### SOURCE RECORDS

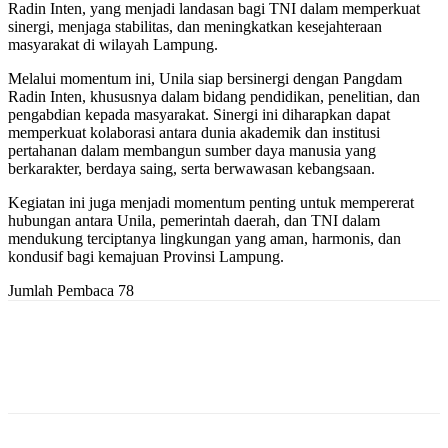
Radin Inten, yang menjadi landasan bagi TNI dalam memperkuat
sinergi, menjaga stabilitas, dan meningkatkan kesejahteraan
masyarakat di wilayah Lampung.
Melalui momentum ini, Unila siap bersinergi dengan Pangdam
Radin Inten, khususnya dalam bidang pendidikan, penelitian, dan
pengabdian kepada masyarakat. Sinergi ini diharapkan dapat
memperkuat kolaborasi antara dunia akademik dan institusi
pertahanan dalam membangun sumber daya manusia yang
berkarakter, berdaya saing, serta berwawasan kebangsaan.
Kegiatan ini juga menjadi momentum penting untuk mempererat
hubungan antara Unila, pemerintah daerah, dan TNI dalam
mendukung terciptanya lingkungan yang aman, harmonis, dan
kondusif bagi kemajuan Provinsi Lampung.
Jumlah Pembaca
78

######

EXERCISE AIM - Please print each entry exactly as given and keep pictures out of it.

WRITTEN SOLUTION -
Radin Inten, yang menjadi landasan bagi TNI dalam memperkuat
sinergi, menjaga stabilitas, dan meningkatkan kesejahteraan
masyarakat di wilayah Lampung.
Melalui momentum ini, Unila siap bersinergi dengan Pangdam
Radin Inten, khususnya dalam bidang pendidikan, penelitian, dan
pengabdian kepada masyarakat. Sinergi ini diharapkan dapat
memperkuat kolaborasi antara dunia akademik dan institusi
pertahanan dalam membangun sumber daya manusia yang
berkarakter, berdaya saing, serta berwawasan kebangsaan.
Kegiatan ini juga menjadi momentum penting untuk mempererat
hubungan antara Unila, pemerintah daerah, dan TNI dalam
mendukung terciptanya lingkungan yang aman, harmonis, dan
kondusif bagi kemajuan Provinsi Lampung.
Jumlah Pembaca
78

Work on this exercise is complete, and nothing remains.